Technology has driven some of the most important biomedical breakthroughs for HIV prevention and treatment. But the response to the HIV pandemic remains an analog response, with service delivery methods from the 20th century, according to the founders of Tech4HIV. The organization aims to engage tech companies in the fight against HIV in order to leverage nonbiomedical technologies in a more coordinated and streamlined way.

“The pandemic is not only not slowing down, but actually growing,” said Marguerite Hanley, director of Tech4HIV.

While emerging tech may play a role in the HIV effort, public health organizations need to start by taking advantage of off-the-shelf technologies already in existence, from relationship management software to cloud-sharing, she said.

“There are a lot of one-off examples of tech being used to help a local clinic or a particular software being involved to help one organization,” she said. “But there’s really no coordinated tech response.”

She said she sees AIDS 2020 as a unique opportunity to engage the tech sector, particularly groups based in the San Francisco Bay Area, to focus more on HIV prevention and treatment.

Moving from tools to systems

Like many efforts in global health, the fight against HIV/AIDS is too focused on the tools rather than what to do after those tools are available, said Mitchell Warren, executive director of AVAC, a nonprofit organization aimed at accelerating the development and delivery of HIV prevention options.
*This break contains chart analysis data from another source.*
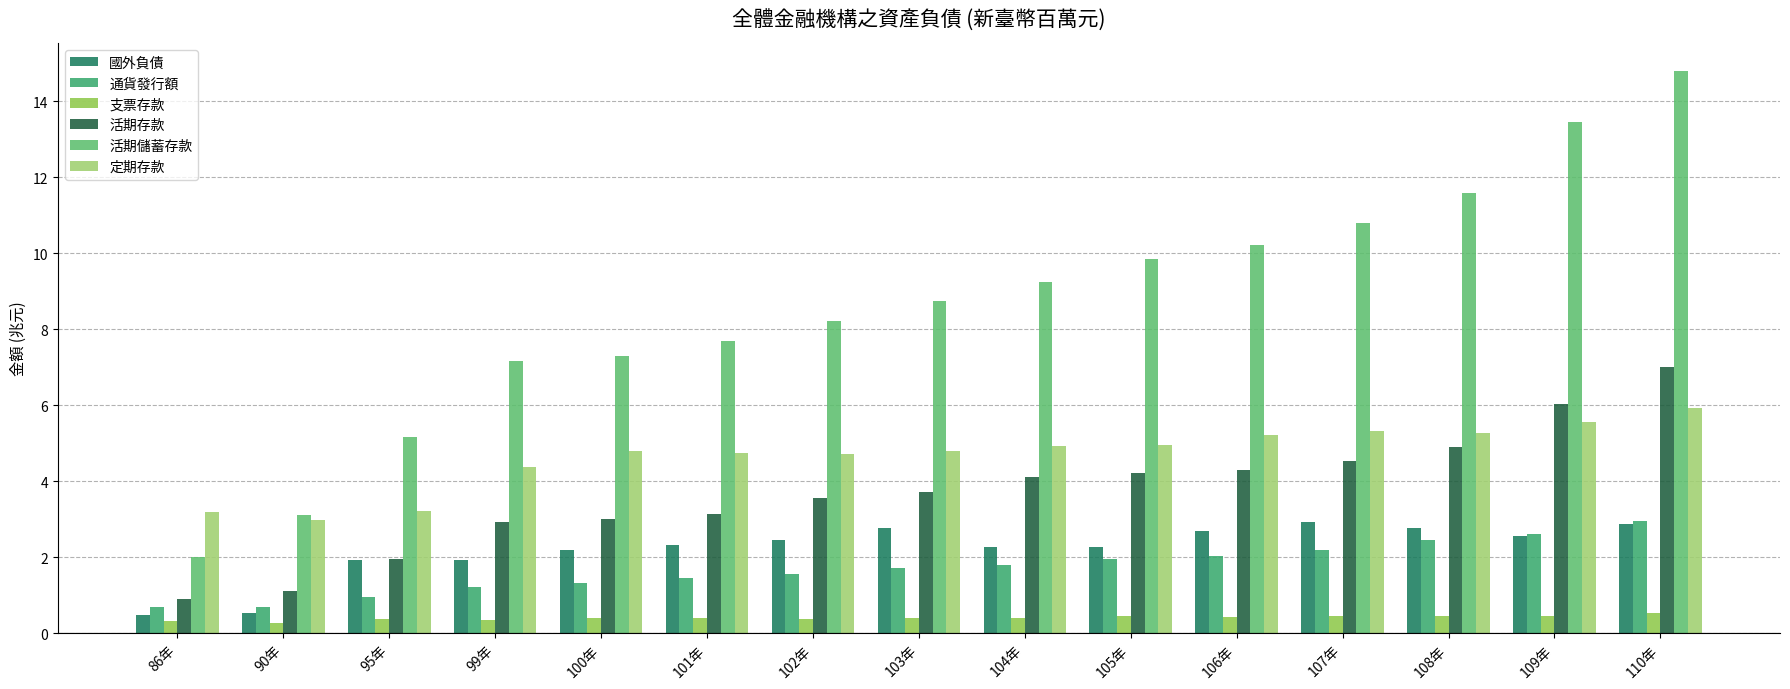

What is the difference between the second highest and second lowest values in the 活期存款 series?

4.9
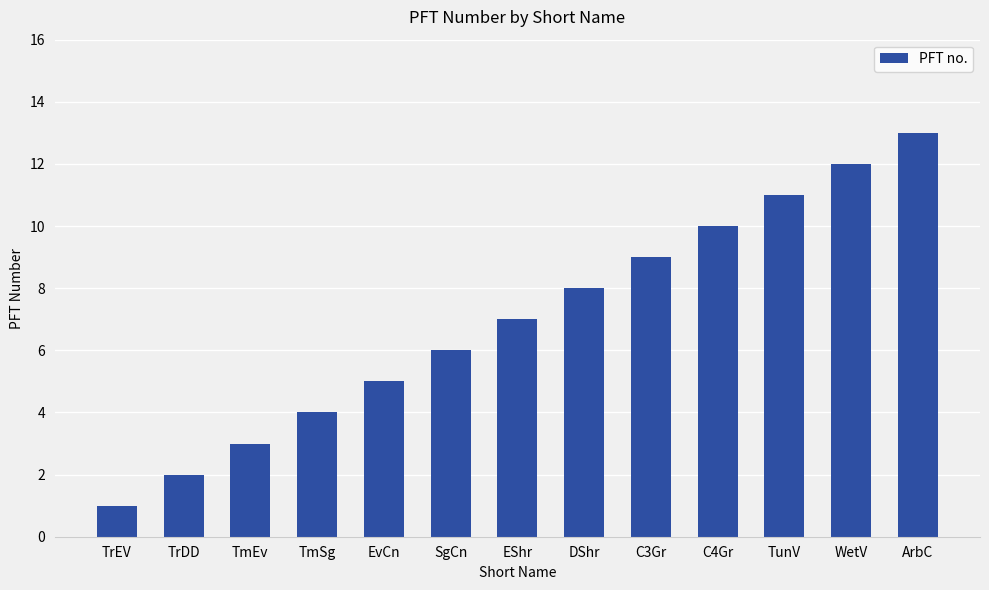

What is the approximate value at TmEv?

3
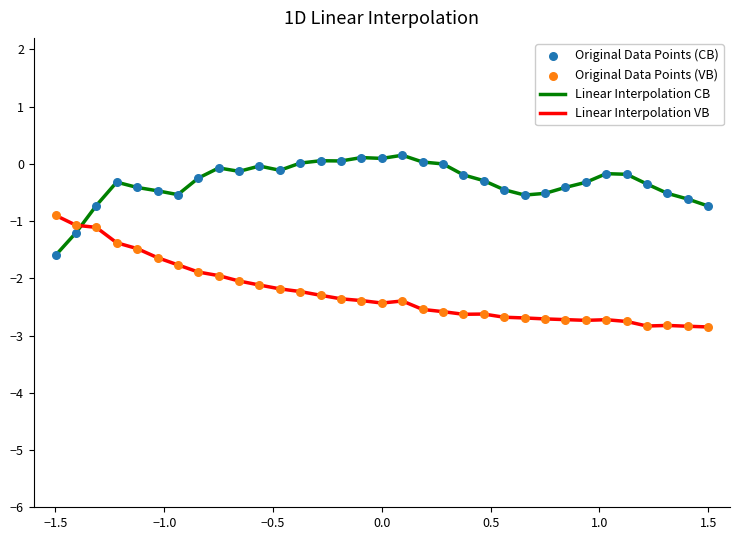

What is the minimum value for Linear Interpolation CB?

-1.6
“We need to focus on the systems to take these innovations forward,” he said.

Despite the efficacy of oral PrEP, uptake around the world has been slow for a range of reasons. With the introduction of injectable PrEP, there is an opportunity to move from thinking product-by-product to system-by-system, Warren said.

For example, AVAC is leading a collaboration between Viiv, the Gates Foundation, and multilaterals including PEPFAR — the U.S. President’s Emergency Plan for AIDS Relief — to create the infrastructure through which any and all next-generation products can be delivered.

Innovation is rooted in the question “What if we could X?” said Charles Lyons, president and CEO of the Elizabeth Glaser Pediatric AIDS Foundation.

“As you’re what if-ing, you also have to ask: Would this thing be plausibly scalable, is it plausibly affordable, is it plausibly sustainable?” he said at the CSIS event.

If these innovations are not scalable, affordable, and sustainable, there will be no access, which renders innovation meaningless, Lyons said.

At the CSIS event, Warren, Lyons, and Deborah Birx, coordinator of the U.S. government’s activities to combat HIV/AIDS and U.S. special representative for PEPFAR, all emphasized the importance of engaging members of the community to ensure that innovations being developed actually meet their needs.

“We’ve learned that paper on a shelf doesn’t work,” Birx said. “The question is: Is the dialogue strong enough to get the insights quick enough to get that translated to the people we’re serving fast enough?”